╔══
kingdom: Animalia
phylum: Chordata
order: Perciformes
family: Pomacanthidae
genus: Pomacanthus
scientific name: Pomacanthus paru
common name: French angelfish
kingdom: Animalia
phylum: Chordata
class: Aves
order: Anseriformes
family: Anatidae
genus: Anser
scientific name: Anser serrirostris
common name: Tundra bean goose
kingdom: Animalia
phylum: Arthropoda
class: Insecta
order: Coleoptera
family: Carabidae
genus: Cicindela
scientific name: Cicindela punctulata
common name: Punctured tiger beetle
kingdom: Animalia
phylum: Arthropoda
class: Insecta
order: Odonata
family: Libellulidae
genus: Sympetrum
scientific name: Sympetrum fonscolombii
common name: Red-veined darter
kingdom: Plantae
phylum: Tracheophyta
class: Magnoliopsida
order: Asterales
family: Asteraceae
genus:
╚══
→ STATED EXERCISE: Copy the listing above with each "common name" changed to "vernacular name" and nothing else altered.

→ EXERCISE RESPONSE:
kingdom: Animalia
phylum: Chordata
order: Perciformes
family: Pomacanthidae
genus: Pomacanthus
scientific name: Pomacanthus paru
vernacular name: French angelfish
kingdom: Animalia
phylum: Chordata
class: Aves
order: Anseriformes
family: Anatidae
genus: Anser
scientific name: Anser serrirostris
vernacular name: Tundra bean goose
kingdom: Animalia
phylum: Arthropoda
class: Insecta
order: Coleoptera
family: Carabidae
genus: Cicindela
scientific name: Cicindela punctulata
vernacular name: Punctured tiger beetle
kingdom: Animalia
phylum: Arthropoda
class: Insecta
order: Odonata
family: Libellulidae
genus: Sympetrum
scientific name: Sympetrum fonscolombii
vernacular name: Red-veined darter
kingdom: Plantae
phylum: Tracheophyta
class: Magnoliopsida
order: Asterales
family: Asteraceae
genus:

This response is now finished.